Recently, Department of Agriculture Chair Scott Enright announced that the intended aerial drop of diphacinone pesticide on Lehua by the Department of Natural Resources and US Fish and Wildlife Service would not go forth as scheduled.
The decision was preceded by a strong letter urging caution and more deliberation, sent by west Kauai State Rep. Dee Morikawa to Mr. Enright and DLNR Chair Suzanne Case, and copied to Governor David Ige.
Morikawa rekindles the possibility that Hawaii can come up with more innovative, less toxic approaches to the protection and survival of species than an aerial drop of approximately 11.5 tons of the anticoagulant pesticide, diphacinone, through a large, swinging bucket in winds up to 35 mph across the entire island.
Under the plan, diphacinone would also be aerially dropped below the high tide mark and into the waters along Lehua’s entire coast. Up until 2007, it was illegal to apply diphacinone “directly to water” and “to intertidal areas below the mean high water mark” due to its high toxicity to aquatic life.
Lehua’s ecosystem is a Hawaii treasure, linked through land and marine food webs where the poisoning or exposure of one species has the potential of moving through the food chain (with the possible result of “secondary poisoning”) with unknown longterm consequences. These interdependencies are largely under-researched.
Lehua is not only a seabird sanctuary. It is also a legally designated State Wildlife Sanctuary and Conservation District harboring federally protected and endangered monk seals, green sea turtles, and three species of birds, all protected under the Endangered Species Act. Lehua’s marine waters also harbor at least one rare species of coral, dolphins, manta rays, and migrations of humpback whales. Coral systems are plentiful there.
The importance of a comprehensive study of a range of alternatives will now be key. Instead of dismissing alternatives summarily (as they were in the state and federal Final EA’s), in-depth, seriously considered, solution-oriented feasibility studies on a range of less harmful alternatives are required.

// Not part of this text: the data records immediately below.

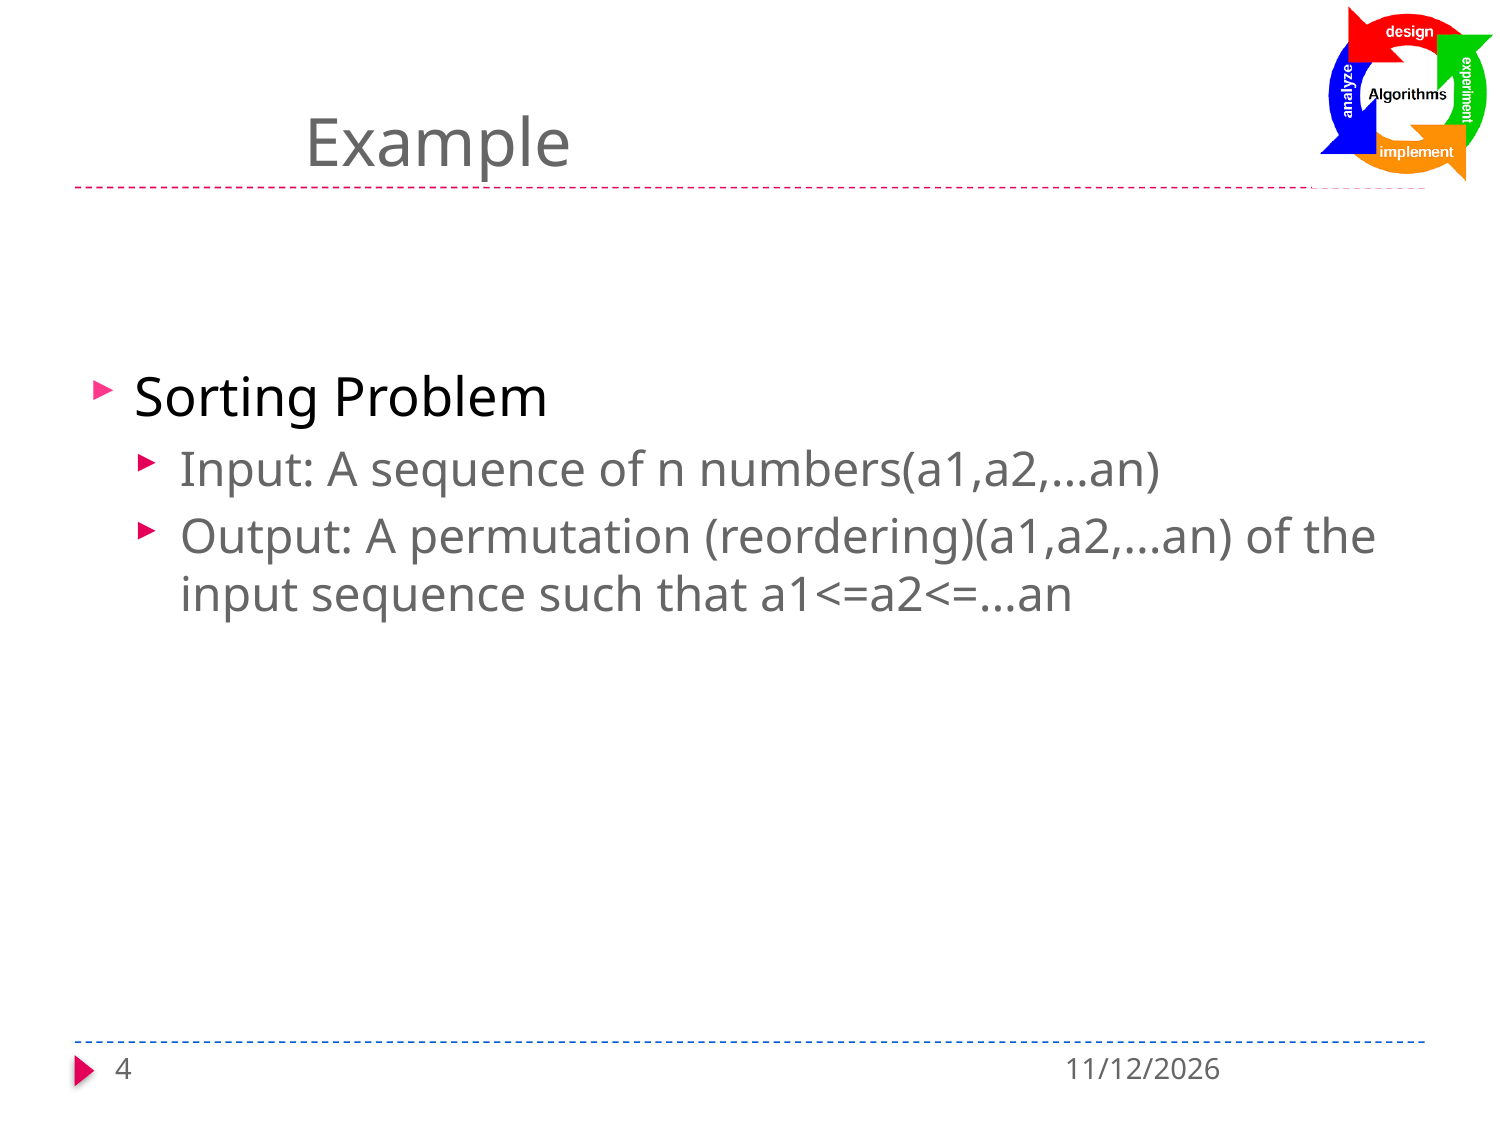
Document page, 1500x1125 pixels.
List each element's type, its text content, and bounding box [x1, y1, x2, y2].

picture [1312, 0, 1500, 188]
title Example [289, 24, 1313, 188]
list Sorting Problem Input: A sequence of n numbers(a1,a2,...an) Output: A permutation (reordering)(a1,a2,...an) of the input sequence such that a1<=a2<=...an [75, 200, 1425, 1010]
slide_number 4 [100, 1042, 426, 1103]
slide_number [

With the right scientific advisors, including knowledgeable members of our westside community, our state agencies can develop approaches that protect species within a delicate, interdependent ecosystem, not only migratory birds to the potential detriment of other endangered and threatened species.
Perhaps the solution will lie in not one, but several approaches that may be more gradual and more realistically sustainable in the longterm.
Given the inconclusive deaths of two whales and a large-scale fish die-off following the failed 2009 diphacinone drop, the incentive for finding alternatives to the aerial drop of pesticides in Lehua’s waters is even greater.
The Final EA expressly states that it does not contain any research on the effect of diphacinone on whales, dolphins and other cetacean species. Even the former Pesticide Branch head in 2009 directed his staff “not to issue aerial application permits that might result in pellets entering into marine ecosystems until the EPA develops study protocols for such ecosystems.”
As fishers, cultural gatherers and Niihauans, our lives are deeply intertwined with the ecosystems supported on and around Lehua. At a public meeting held at Waimea Neighborhood Center on July 25, 2017, our Westside community expressed our frustration and demanded that our knowledge be reflected in the ultimate restoration plan for the ecosystems of Lehua. This has not happened thusfar.
We hope that Rep. Morikawa’s stance on inclusion and alternatives is unwavering, and that together we will find a better way forward that acknowledges the linked fate of our ecosystems and our island’s people.
This consensus statement was submitted to The Garden Island by 50 Kauai residents: Henry Albarado, Ainsley Hori, Jacob Kanahele, James H. Largo, James M. Largo, Nelson Togioka, Mark Oyama, Benjamin Domingo Jr., Vernon Kaohelauli‘i, Wayne Allianic, Loke Dusenberry, Kelli Beeman, Ward Nicole, Roger Maeda, Harold Vidinha, Jim A‘ana, John A‘ana, Kevin Vidinha, Gavin Peralta, Travis Koga, Dennis Stoner, Niko Lemaio, Kevin Higa, Bren Nakaahiki, Nohili Doria, Ryan Hanohano, Kalani Kapuniai, Jimmy Nakaahiki, Wesley Yadao, Richard Arakaki, Kawena Warren, Myron Arakaki, Darrick Akita, Kawaihoola Currnan, Tom Matsuyoshi, Christal Ogawa, Jace Schacfer, Tyson Yadao, Raymond Yadao, Nolan Ramos, Nori Montemaeyor, Talia Kona, Rita Ramos, Darrin Ramos, Ronson Arakaki, Mel Wills, Calvin Kajiwara, Kira Rivera, Piilani Alabilla, Klayford Nakaahiki, Nicole Schwartzkopf, Chris Zenger, Nathan Kirsch.